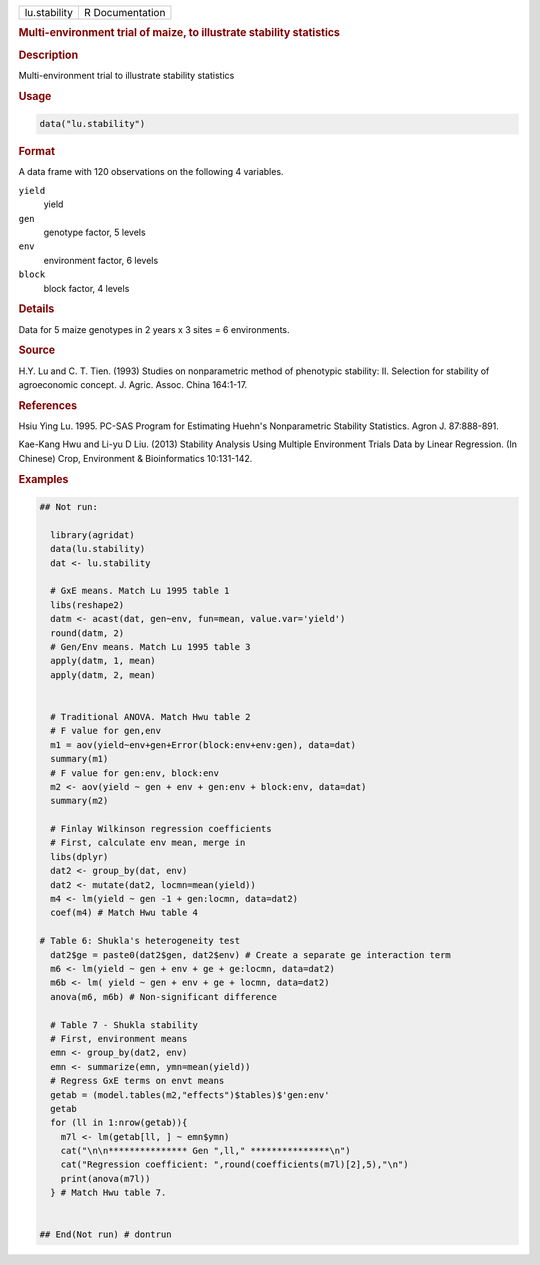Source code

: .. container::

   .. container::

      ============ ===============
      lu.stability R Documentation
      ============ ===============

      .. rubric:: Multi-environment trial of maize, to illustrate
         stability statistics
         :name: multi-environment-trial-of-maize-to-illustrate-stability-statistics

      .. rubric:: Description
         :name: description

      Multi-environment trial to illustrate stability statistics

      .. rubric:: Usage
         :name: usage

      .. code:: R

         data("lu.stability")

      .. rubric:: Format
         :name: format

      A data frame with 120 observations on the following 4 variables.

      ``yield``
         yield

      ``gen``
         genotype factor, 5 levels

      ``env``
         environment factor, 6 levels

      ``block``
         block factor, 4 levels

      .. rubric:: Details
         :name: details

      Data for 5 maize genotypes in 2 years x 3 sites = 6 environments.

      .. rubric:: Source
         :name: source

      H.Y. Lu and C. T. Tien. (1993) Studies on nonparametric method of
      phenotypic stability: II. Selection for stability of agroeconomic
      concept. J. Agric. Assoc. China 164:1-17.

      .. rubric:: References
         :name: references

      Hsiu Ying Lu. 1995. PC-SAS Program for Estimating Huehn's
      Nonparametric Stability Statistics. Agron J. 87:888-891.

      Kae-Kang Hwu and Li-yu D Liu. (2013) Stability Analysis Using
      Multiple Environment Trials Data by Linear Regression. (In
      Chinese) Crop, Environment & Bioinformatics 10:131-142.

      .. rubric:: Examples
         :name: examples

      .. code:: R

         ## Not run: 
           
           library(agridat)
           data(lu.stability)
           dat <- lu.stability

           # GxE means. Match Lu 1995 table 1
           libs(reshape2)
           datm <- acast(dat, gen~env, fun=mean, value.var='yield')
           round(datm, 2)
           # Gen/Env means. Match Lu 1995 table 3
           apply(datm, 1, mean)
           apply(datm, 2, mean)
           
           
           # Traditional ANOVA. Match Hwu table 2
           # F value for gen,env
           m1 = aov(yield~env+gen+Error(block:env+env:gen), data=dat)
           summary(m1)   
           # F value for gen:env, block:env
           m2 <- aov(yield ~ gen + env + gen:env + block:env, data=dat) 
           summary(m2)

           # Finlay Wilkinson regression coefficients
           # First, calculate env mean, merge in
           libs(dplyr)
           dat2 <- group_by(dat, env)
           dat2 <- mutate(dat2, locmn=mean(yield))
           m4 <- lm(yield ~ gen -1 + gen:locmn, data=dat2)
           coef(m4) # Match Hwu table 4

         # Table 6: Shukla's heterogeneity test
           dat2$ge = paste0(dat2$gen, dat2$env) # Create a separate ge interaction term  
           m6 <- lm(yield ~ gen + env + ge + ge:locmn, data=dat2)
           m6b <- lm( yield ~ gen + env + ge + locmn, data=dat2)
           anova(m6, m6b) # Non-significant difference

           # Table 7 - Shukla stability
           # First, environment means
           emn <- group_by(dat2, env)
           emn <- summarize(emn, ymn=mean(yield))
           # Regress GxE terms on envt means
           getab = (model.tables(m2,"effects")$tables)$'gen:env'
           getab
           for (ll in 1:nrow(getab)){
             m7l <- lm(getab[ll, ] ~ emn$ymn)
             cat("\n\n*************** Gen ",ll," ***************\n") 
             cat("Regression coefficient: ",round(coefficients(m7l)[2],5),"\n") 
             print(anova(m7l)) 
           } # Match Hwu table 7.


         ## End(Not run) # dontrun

--------

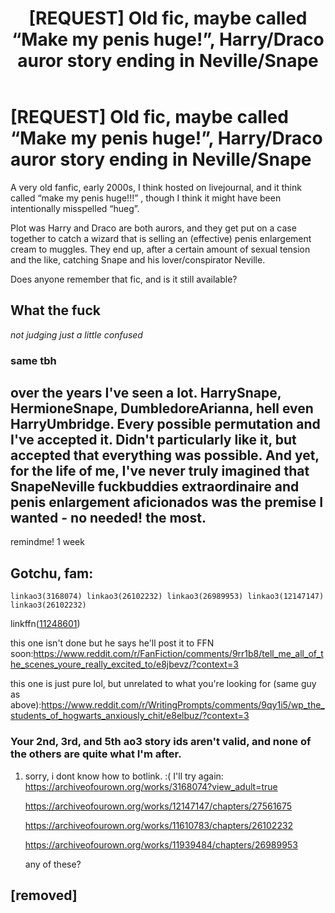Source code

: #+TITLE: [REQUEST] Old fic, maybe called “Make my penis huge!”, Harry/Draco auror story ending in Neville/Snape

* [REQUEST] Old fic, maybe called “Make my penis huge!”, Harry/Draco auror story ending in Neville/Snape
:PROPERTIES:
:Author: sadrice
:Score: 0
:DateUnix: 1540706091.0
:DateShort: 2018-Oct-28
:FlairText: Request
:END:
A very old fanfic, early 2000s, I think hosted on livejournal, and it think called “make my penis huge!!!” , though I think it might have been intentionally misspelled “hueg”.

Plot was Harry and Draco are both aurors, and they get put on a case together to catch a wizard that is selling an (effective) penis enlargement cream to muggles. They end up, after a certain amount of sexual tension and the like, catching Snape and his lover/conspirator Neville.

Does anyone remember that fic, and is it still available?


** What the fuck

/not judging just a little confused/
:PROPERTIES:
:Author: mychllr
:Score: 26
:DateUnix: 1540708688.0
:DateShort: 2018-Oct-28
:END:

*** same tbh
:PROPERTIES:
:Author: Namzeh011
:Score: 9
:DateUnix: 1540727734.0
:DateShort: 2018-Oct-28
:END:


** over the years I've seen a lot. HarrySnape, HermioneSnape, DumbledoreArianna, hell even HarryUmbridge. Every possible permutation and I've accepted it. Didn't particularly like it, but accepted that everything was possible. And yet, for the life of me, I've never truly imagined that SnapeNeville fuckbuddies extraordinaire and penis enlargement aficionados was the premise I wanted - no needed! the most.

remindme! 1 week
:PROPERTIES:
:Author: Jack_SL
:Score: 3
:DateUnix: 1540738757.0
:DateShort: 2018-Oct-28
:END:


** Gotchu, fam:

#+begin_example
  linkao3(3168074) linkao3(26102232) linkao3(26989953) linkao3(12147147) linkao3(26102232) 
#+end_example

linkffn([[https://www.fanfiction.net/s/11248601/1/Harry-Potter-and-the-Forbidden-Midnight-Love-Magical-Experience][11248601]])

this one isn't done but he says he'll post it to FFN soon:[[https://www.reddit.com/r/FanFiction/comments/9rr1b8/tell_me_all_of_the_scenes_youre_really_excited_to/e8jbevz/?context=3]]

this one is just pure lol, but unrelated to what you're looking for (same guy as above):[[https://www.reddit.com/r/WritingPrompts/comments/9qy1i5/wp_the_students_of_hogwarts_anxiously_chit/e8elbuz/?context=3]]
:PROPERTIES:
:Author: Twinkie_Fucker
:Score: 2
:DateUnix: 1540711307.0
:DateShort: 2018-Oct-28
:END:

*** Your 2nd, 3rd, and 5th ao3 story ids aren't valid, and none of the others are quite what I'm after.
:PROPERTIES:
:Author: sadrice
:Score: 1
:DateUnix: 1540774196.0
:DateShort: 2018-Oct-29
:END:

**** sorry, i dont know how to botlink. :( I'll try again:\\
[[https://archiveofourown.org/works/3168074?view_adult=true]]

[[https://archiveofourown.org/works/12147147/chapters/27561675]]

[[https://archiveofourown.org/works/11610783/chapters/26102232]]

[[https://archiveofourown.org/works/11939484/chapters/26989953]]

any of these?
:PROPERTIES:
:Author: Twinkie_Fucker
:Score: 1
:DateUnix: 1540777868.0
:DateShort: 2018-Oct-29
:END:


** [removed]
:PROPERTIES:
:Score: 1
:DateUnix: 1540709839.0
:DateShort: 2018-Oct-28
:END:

--------

> Task goal
Among the records above, only the lines between the line holding "block factor, 4 levels" and the line holding "Hsiu Ying Lu.", inclusive, are to be output, exactly as written.

> Final answer
         block factor, 4 levels

      .. rubric:: Details
         :name: details

      Data for 5 maize genotypes in 2 years x 3 sites = 6 environments.

      .. rubric:: Source
         :name: source

      H.Y. Lu and C. T. Tien. (1993) Studies on nonparametric method of
      phenotypic stability: II. Selection for stability of agroeconomic
      concept. J. Agric. Assoc. China 164:1-17.

      .. rubric:: References
         :name: references

      Hsiu Ying Lu. 1995. PC-SAS Program for Estimating Huehn's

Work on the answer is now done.